Gerçek şiir okurlarını ve “gerçek şairleri” dışarıda tutarsak, hemen hemen herkes şiir yazmayı, dolayısıyla şair olmayı, dünyanın en kolay işi sanıyor! Bir kağıt-bir kalem, şimdilerde bir klavye-bir ekran, iki de duygu durumu girdi mi işin içine, tamamdır! Al sana onlarca defter-klasör dolusu şiir! Esin perisi sağ olsun! Gerçi o da tembel, kulağa fısıldamakla yetiniyor; yazılı, noktası, virgülü yerli yerinde, mümkünse kitaplar halinde koyuversene “şairin” önüne!

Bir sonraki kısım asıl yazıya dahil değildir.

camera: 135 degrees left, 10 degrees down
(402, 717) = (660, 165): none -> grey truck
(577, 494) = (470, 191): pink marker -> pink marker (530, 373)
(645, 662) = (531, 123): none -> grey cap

Herkesin esin perisi herkesin esin perisinden daha yetenekli olduğu için başkalarının şiirlerini okumaya, kazara etkilenmeye de gerek kalmıyor! İyi-kötü şarkı sözleri şiirin yerini çoktan aldı. Şiiri okumuyor, dinliyoruz! Şiire en yakın olduğumuz anlar, birilerinin, mümkünse de şairin gelip müzik eşliğinde şiirlerini seslendirmesi. Sesi gür ve etkiliyse, hele de ağlamaklı okuyorsa tadından yenmiyor doğrusu!
İlk kırgın aşklarımızı yaşarken yazdıklarımızın şiir olmadığını sonraları anlıyoruz belki ama şiirin kolayca yazılıverdiği algısı bizi hiç bırakmıyor. Hayatımızın her anını kaplayan başlı başına bir iş, zaman, emek olarak görmüyoruz şiir yazmayı, geçerken yapılıveren bir “şey” olduğunu düşünüyoruz hala. En iyi ihtimalle bir hobi meselesi!

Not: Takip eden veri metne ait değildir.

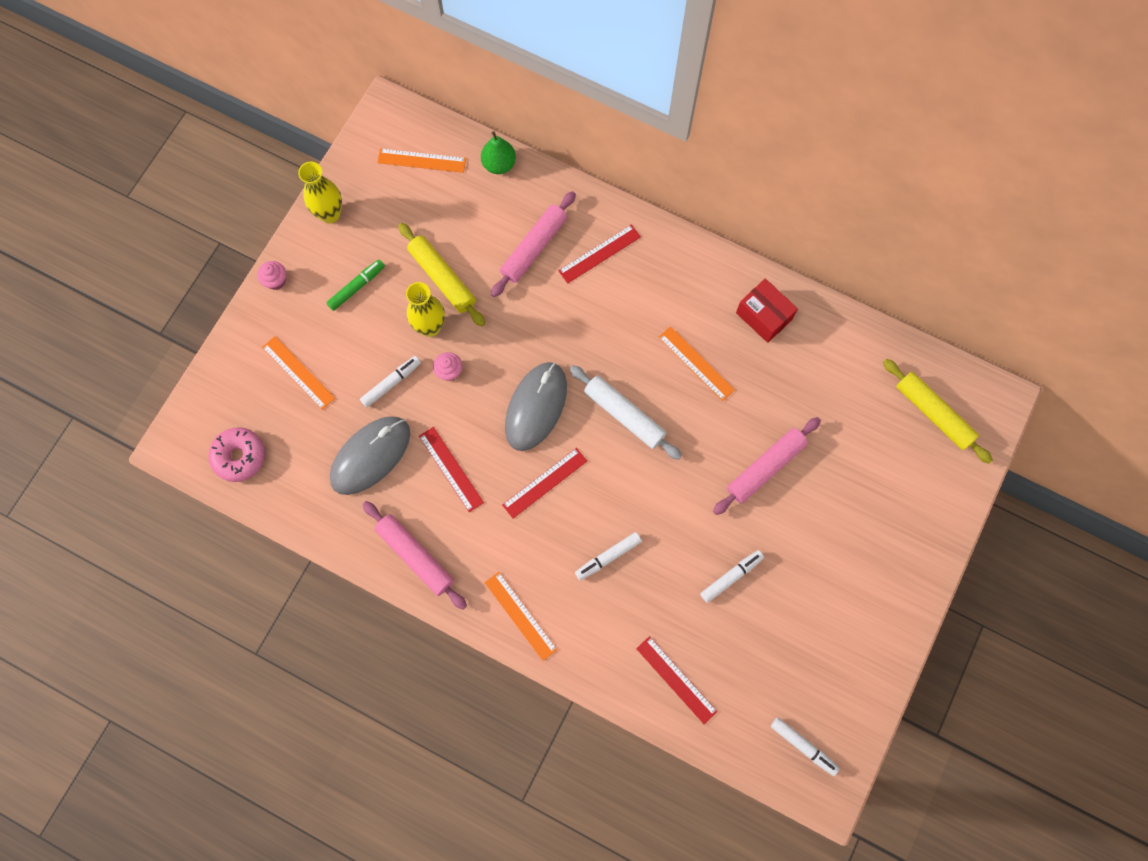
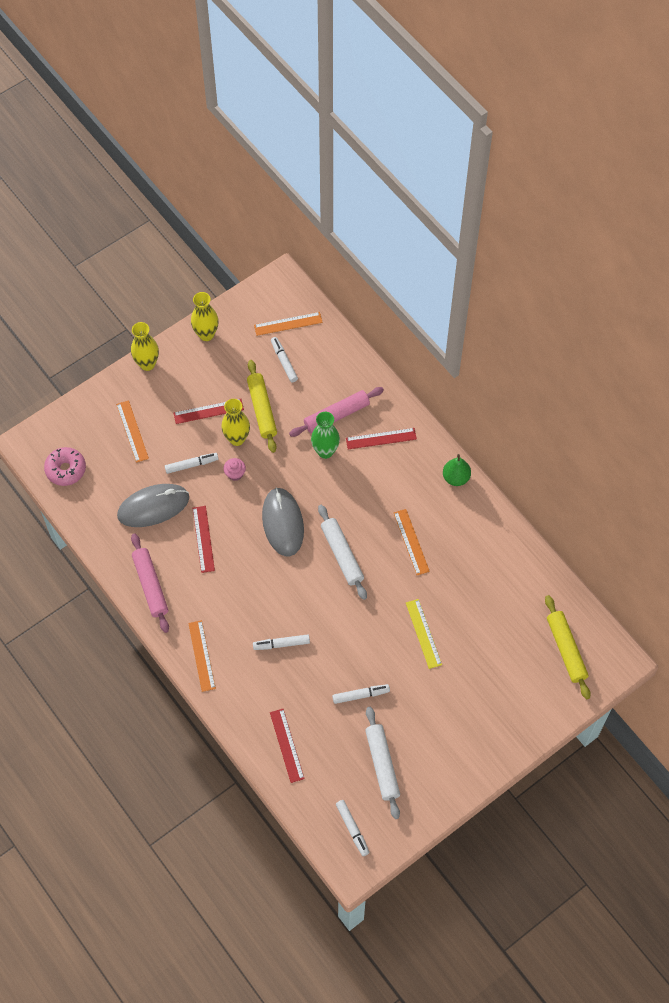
camera: 25 degrees right, 10 degrees down
(276, 281) = (147, 364): pink cupcake -> yellow vase
(356, 287) = (200, 391): green marker -> none
(421, 160) = (288, 324): orange ruler -> orange ruler turned 45 degrees counterclockwise
(440, 209) = (284, 362): none -> white marker
(499, 164) = (341, 348): green pear -> green pear (456, 477)
(536, 407) = (283, 523): grey mouse -> grey mouse turned 60 degrees counterclockwise
(542, 297) = (325, 451): none -> green vase
(545, 483) = (263, 576): red ruler -> red ruler (208, 411)
(763, 316) = (477, 530): red box -> none
(765, 468) = (423, 633): pink rolling pin -> yellow ruler
(797, 650) = (382, 764): none -> white rolling pin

Sanatçıların, bu işin felsefesini yapanların, kavramsalını kuranların ortak kanısı ve tanımıyla piramidin tepesinde oturan şiir, nasıl oluyor da solda duran, solda olduğunu söyleyen, yani emek kavramını “en yüce değer” olarak tanımlayan kişi ve kurumlar tarafından piramidin en altına, protokolün en arkasına ve “emek-telif” kavramlarının tamamen dışına itiliyor?